§ Task prompt
Copy out, word for word, the part of the forum post on managing planets below that begins at the words "Oversimplification. This game" and ends after "of the developers.".

§ Excerpted passage
↓↓↓
2) We are also not talking about managing every aspect of these planets. There are no traffic laws to write nor school budgets to consider. It seems to me from DD #9 - Planets and Resources that the only decisions to be made are where to deploy Pops and building to be built. Hardly intensive micro management. Additionally it appears that the maximum number of tiles is 25, again not thousands of decisions to be made per planet. If you had 100 planets and each one needed a decision once every 10 turns/minutes/periods, that is only 10 decisions per period. IMHO that is hardly intensive micro management.

2a) Related to 2, what is the point of the depth of planet information/design/variety if I will only interact directly with 4 or 5 of them? What do I do with the rest? I look at it once, assign it to a Province, and done? never to look at it again? If I was the developer of the planet model I'd be seriously bummed by that. Players are never going to get to work with 90%+ of the planets in the game. To me that is sad, and a great missed opportunity. I'm sure you can pause the game to go look at them, but if you have no problem with that, then why not have the opportunity/option to manage them as well?

You still interact with them, even if not directly. Those planets affect the sector they are in and the empire as a whole and it's performance and risk of revolt, keeping track of all of that will be important to noting if you need to order a change from the governor, send in military forces, or enact a change of laws. Not to mention dealing with factions that may arise from those planets.

3) Everything that the player has to make a decision on can be considered micro management. Why build your ships yourself, that's evil micro management! What? I have to survey these anomalies manually? What a bummer of micro management! Why do I have to assign these province governors, such micro management!
Oversimplification. This game will obviously have a lot more to do on the higher end so a focus on the lower end isn't necessary as "busy work" like in most 4x. It also adds a level of realism since you wouldn't do it all manually and since you mention it the central government does, in fact, control its military composition and personally order the construction of each naval vessel and even the creation/dissolution of fleets. Same with a science vessel, which is the equivalent to a NASA operation which is controlled by the Federal government.

4) Stellaris is not a 4X game? Hmm, imagine my surprise to read this from DD #1. "... Stellaris is in many ways a 4X game..." Yes, the writer goes on to say that they don't want it to be something "new and different". But not a 4X game, no, Stellaris is a 4X game by admission of the developers.
↑↑↑
§ Supplied entries
↓↓↓
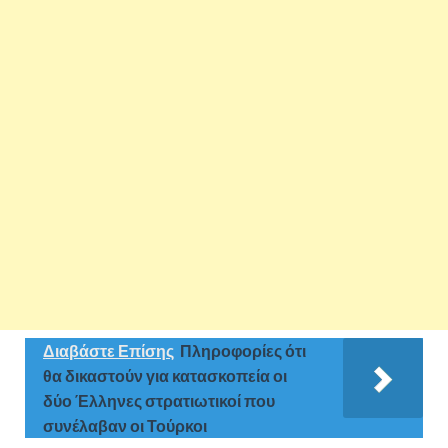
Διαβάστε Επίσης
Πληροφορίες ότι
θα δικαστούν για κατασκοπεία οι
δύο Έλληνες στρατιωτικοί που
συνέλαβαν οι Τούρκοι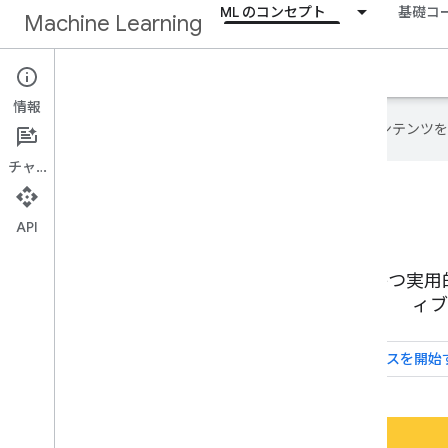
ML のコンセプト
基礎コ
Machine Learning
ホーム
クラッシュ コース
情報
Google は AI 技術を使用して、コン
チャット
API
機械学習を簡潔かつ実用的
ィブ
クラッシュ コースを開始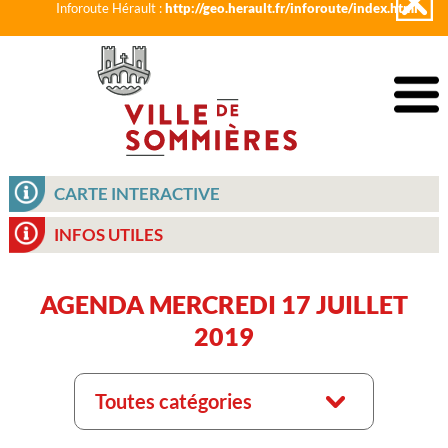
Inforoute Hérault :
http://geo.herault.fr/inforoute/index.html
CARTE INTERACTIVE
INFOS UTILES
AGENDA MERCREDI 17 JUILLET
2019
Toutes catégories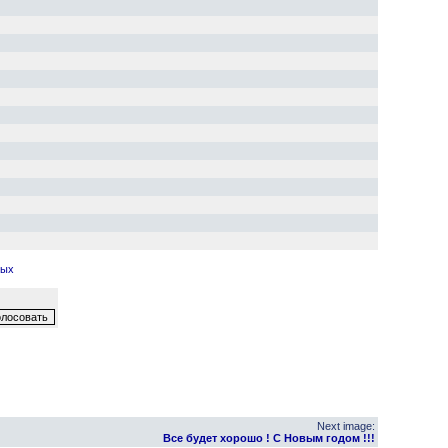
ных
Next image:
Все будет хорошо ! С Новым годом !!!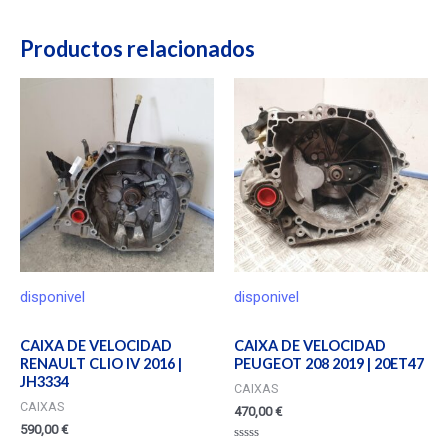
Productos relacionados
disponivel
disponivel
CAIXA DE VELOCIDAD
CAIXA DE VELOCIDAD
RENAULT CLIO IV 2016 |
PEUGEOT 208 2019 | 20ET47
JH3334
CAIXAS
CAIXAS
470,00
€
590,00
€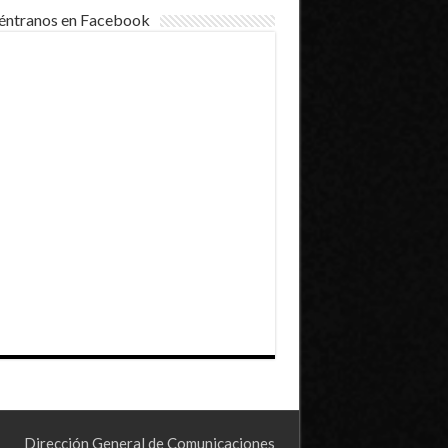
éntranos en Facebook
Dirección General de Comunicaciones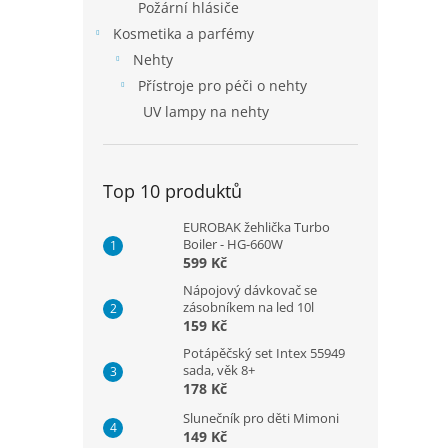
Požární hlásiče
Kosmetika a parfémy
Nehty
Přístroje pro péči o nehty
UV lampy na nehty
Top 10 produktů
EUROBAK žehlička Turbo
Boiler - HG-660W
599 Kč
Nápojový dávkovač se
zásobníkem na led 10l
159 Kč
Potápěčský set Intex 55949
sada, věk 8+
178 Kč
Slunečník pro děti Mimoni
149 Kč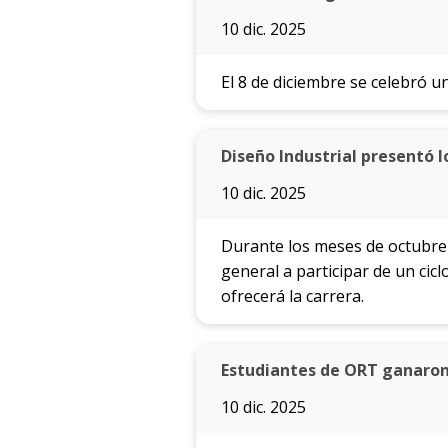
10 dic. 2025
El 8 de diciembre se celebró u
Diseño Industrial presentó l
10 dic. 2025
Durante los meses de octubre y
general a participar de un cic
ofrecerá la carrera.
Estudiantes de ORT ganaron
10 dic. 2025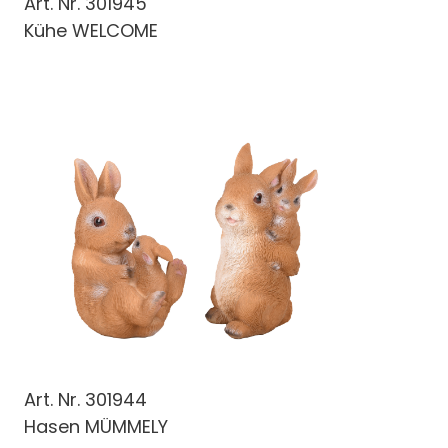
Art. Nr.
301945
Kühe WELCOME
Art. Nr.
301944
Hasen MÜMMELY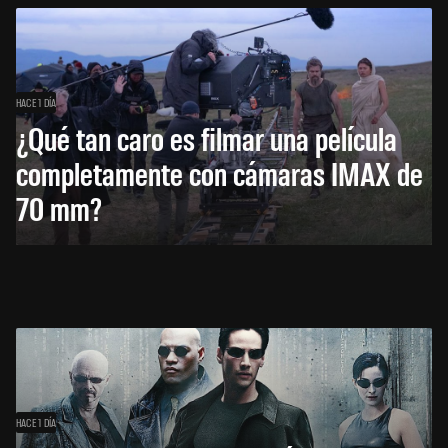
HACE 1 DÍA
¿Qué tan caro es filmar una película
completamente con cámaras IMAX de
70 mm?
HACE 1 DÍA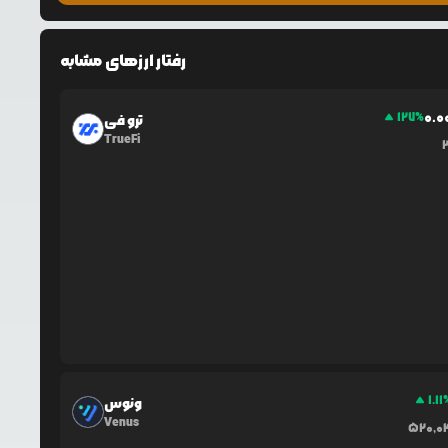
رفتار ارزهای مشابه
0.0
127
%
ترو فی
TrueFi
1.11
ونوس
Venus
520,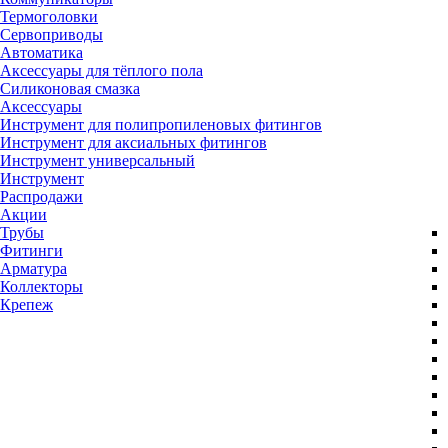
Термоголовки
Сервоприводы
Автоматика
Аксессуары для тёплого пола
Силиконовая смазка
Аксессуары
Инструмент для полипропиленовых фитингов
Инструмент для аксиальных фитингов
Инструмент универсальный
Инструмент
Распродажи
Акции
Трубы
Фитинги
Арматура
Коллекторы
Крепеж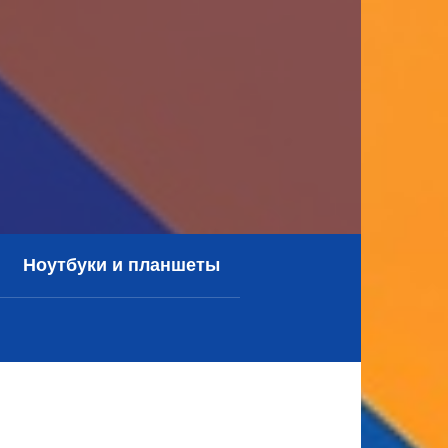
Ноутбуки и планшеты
↑↑↑
↓↓↓
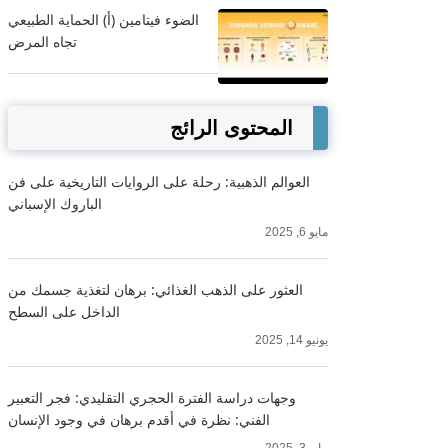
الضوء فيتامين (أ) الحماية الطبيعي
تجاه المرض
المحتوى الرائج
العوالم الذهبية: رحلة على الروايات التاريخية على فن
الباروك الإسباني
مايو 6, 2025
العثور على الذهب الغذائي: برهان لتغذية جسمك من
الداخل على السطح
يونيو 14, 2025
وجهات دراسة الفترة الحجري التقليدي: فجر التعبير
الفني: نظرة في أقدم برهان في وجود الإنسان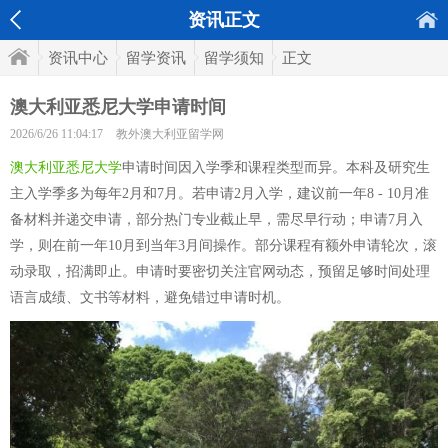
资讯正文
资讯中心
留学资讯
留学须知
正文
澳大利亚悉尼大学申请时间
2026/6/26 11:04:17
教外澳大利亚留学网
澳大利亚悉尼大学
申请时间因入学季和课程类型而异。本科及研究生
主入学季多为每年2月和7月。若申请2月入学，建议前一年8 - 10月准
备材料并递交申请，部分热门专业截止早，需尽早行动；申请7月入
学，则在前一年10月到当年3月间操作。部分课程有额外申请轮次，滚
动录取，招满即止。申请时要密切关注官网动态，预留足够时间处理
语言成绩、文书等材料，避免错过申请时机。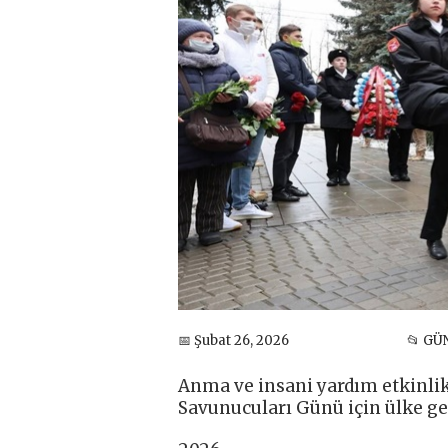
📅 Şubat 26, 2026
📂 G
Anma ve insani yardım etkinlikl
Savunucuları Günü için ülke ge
↑↑↑
§ Exercise response
Oversimplification. This game will obviously have a lot more to do on the higher end so a focus on the lower end isn't necessary as "busy work" like in most 4x. It also adds a level of realism since you wouldn't do it all manually and since you mention it the central government does, in fact, control its military composition and personally order the construction of each naval vessel and even the creation/dissolution of fleets. Same with a science vessel, which is the equivalent to a NASA operation which is controlled by the Federal government.

4) Stellaris is not a 4X game? Hmm, imagine my surprise to read this from DD #1. "... Stellaris is in many ways a 4X game..." Yes, the writer goes on to say that they don't want it to be something "new and different". But not a 4X game, no, Stellaris is a 4X game by admission of the developers.